[Opening PROVIDED TEXT section]
  • 0
    @Elyz It's acceptable until it refuses to compile code that works in literally all other IDEs.
    Ugh.
  • 2
    Qt? I am going to learn Qt?

    VSCode?

    VisualStudioCommunity?

    I dunno. C++ isn't bad and can be used for most things C.
  • 1
  • 1
    We need to use ide instead of editor and compiler...

    Isnt ide a integrated editer and compiler? Isnt that more convinient?
  • 1
    @Gregozor2121

    Some ppl out there prefer to make their life harder and they will go around and claim its better... Becouse reasons.

    Sure, its good to know how to use bare compiler, but 99% of time when you do something for real you dont use it, instead you let IDE do it for you
  • 0
    @DubbaThony
    Every time, I tried to use an IDE, I spend more time configuring that shitware or waiting for it to start, than actually working on my project.
    So the only thing, an IDE made easier, was wasting my time.
  • 1
    @metamourge

    You dont need to recursively walk settings becouse you do just things that requite change. For me, configuring phpstorm (not really revelant, since no compiler, but its jetbrains and it is IDE not just editor) takes hot 5-10 minutes including installing.

    - i change theme to darkula
    - i change space indent to tabs (skip discussion, my preference)
    - i plop in my cs/md config
    - i unbind smart paste and replace it by simple paste
    - i unbind ctrl+w and replace with close current tab
    -select default php version

    Job done. Takes minutes if you are slow clicker.
  • 0
    @DubbaThony it is always possible to learn the harder thing at the bottom and then keep learning up to the easier from there. Doesn't work the other way around. If you know how compiler works, then you know exactly what settings to look for in the IDE and in the end you will be able to use both. If you have skipped the compiler step and went straight to IDE, you can only press F5 which does nothing in command line.
  • 1
    @Pyjong

    True, but I have google (or manpages) for that :)

    Im one of these who learn "onAccess" ;)

    And if I was to use "raw" compiler I would actually handle it if it wouldnt reuqire some advanced flags.
[Closing PROVIDED TEXT section]
[Opening ENTRIES SUPPLIED section]
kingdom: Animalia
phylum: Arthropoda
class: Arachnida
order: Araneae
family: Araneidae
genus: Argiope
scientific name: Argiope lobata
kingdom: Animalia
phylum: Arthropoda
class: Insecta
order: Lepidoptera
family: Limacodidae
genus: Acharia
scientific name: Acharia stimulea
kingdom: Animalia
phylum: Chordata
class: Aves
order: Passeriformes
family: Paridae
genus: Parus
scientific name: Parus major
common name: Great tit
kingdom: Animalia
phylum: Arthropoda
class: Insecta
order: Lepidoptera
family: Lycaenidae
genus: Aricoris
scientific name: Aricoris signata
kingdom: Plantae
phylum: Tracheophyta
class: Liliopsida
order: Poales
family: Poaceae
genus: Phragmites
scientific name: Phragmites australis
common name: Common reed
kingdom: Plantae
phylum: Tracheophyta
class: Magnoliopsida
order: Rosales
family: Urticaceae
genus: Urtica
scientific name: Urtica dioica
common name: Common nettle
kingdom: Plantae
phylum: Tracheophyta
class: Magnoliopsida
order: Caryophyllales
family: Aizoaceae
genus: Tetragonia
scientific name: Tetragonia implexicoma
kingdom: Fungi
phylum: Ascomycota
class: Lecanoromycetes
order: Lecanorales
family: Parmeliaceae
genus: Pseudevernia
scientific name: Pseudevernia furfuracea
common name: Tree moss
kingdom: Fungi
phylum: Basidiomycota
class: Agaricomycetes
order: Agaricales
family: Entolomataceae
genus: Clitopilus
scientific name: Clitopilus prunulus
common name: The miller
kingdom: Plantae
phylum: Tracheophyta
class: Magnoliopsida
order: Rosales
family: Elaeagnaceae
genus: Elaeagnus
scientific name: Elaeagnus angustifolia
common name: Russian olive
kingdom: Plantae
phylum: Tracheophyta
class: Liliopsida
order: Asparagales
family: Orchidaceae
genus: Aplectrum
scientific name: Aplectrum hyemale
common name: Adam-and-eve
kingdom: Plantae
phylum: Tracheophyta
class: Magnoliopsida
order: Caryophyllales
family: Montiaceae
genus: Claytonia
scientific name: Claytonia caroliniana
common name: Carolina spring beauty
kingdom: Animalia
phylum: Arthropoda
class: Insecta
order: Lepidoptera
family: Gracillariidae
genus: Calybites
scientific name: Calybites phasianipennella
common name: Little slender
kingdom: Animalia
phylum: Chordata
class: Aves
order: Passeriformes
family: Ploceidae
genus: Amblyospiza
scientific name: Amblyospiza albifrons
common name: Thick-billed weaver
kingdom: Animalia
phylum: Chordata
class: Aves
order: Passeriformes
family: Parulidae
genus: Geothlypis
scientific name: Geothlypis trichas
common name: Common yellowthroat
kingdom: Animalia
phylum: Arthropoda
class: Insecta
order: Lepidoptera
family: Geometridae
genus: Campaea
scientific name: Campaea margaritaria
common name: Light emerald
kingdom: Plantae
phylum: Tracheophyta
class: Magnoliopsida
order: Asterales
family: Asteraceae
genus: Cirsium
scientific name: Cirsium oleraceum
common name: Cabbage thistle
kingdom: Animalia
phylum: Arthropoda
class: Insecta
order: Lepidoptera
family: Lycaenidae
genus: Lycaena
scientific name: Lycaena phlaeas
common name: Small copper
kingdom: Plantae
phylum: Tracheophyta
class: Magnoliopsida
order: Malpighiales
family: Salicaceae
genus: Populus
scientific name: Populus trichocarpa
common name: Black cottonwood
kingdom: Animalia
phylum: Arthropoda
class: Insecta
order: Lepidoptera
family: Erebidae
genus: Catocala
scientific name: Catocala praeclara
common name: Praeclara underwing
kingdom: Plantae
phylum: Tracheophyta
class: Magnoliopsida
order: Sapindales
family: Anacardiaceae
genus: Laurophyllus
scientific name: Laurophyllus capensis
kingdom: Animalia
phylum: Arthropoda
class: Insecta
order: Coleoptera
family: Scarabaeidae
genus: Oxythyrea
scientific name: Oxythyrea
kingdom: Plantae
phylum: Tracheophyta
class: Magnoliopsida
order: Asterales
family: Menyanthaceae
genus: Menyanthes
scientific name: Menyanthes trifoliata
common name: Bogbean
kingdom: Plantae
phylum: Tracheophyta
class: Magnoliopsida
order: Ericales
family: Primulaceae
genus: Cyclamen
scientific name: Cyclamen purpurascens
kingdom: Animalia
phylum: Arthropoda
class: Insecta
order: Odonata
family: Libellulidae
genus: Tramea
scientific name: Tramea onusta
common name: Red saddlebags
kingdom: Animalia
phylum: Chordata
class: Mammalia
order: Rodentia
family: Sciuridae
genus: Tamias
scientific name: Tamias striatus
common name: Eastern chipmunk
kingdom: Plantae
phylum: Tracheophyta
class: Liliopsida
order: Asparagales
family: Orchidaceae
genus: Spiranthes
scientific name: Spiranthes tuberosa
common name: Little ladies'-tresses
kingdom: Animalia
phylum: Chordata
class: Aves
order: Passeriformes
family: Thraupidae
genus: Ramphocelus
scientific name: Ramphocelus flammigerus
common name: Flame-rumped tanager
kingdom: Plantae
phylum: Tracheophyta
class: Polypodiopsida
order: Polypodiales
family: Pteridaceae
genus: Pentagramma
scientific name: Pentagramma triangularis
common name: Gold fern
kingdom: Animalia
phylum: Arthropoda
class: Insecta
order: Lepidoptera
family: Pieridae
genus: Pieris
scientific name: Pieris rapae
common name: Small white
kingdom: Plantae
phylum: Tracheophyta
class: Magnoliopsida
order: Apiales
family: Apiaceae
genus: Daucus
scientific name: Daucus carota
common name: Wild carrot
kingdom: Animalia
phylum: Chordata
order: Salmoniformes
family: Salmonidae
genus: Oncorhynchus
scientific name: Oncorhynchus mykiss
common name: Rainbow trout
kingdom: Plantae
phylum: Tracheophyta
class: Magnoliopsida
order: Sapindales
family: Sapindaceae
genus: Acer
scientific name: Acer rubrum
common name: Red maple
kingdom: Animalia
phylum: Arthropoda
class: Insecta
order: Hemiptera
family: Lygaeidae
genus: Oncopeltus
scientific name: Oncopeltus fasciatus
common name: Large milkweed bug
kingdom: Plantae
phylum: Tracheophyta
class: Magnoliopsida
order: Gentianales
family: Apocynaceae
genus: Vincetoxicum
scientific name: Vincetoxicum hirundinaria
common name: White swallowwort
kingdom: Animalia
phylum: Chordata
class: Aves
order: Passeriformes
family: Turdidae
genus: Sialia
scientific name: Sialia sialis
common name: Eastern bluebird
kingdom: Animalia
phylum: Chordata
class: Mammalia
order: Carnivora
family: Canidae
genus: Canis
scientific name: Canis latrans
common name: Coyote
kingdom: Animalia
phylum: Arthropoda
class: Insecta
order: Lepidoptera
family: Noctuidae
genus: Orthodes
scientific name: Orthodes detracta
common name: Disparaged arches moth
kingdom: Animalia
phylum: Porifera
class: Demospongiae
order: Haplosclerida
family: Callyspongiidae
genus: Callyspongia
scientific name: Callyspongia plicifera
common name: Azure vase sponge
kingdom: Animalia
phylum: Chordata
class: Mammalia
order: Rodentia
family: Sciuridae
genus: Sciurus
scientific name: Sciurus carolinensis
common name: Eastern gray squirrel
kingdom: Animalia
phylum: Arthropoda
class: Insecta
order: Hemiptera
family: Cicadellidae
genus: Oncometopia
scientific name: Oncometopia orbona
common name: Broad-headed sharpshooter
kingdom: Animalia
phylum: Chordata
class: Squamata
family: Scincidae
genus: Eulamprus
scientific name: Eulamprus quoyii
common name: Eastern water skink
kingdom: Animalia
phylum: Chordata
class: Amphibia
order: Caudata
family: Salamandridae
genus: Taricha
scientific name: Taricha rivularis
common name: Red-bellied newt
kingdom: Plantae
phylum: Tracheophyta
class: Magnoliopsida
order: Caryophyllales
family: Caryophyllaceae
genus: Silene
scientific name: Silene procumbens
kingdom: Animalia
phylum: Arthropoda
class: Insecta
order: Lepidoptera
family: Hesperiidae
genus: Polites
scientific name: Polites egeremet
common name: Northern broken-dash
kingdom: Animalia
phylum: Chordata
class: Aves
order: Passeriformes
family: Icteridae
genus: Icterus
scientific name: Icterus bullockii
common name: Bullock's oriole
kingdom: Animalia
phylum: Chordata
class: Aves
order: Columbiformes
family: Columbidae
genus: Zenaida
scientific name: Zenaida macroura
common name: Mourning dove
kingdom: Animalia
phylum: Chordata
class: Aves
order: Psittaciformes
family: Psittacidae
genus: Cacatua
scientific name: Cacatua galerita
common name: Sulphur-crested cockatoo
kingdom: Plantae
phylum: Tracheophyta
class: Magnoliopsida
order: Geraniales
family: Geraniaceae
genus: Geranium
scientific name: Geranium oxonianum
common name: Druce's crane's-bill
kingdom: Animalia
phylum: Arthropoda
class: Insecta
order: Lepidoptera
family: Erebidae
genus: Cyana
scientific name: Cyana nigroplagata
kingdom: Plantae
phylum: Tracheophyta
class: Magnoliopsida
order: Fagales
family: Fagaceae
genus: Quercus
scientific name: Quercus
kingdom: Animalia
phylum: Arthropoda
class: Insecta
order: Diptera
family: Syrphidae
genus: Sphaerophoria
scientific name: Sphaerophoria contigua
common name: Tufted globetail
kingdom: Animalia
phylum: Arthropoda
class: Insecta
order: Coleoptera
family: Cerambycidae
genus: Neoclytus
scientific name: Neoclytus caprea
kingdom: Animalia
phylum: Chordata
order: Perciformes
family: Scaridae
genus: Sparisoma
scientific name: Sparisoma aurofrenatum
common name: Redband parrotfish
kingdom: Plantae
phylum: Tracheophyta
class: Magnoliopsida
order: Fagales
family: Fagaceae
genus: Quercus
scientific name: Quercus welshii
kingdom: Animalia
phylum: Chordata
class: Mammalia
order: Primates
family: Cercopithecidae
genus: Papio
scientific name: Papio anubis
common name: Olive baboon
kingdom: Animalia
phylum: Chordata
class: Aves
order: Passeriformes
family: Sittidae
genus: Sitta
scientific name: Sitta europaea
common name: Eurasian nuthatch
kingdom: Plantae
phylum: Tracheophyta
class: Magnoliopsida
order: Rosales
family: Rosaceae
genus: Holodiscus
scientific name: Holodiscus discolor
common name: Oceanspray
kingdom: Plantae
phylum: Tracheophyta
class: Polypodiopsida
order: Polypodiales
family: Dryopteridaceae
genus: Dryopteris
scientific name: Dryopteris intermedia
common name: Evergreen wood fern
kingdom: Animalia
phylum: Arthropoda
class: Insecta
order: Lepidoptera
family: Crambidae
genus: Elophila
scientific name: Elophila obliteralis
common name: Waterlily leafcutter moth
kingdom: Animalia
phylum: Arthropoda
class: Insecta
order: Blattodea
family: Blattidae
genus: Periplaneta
[Closing ENTRIES SUPPLIED section]
## TASK BRIEF
In the discussion about IDEs and compilers, copy the stretch from "Sure, its good" through "discussion, my preference)" word for word.

## WRITTEN ANSWER
Sure, its good to know how to use bare compiler, but 99% of time when you do something for real you dont use it, instead you let IDE do it for you
  • 0
    @DubbaThony
    Every time, I tried to use an IDE, I spend more time configuring that shitware or waiting for it to start, than actually working on my project.
    So the only thing, an IDE made easier, was wasting my time.
  • 1
    @metamourge

    You dont need to recursively walk settings becouse you do just things that requite change. For me, configuring phpstorm (not really revelant, since no compiler, but its jetbrains and it is IDE not just editor) takes hot 5-10 minutes including installing.

    - i change theme to darkula
    - i change space indent to tabs (skip discussion, my preference)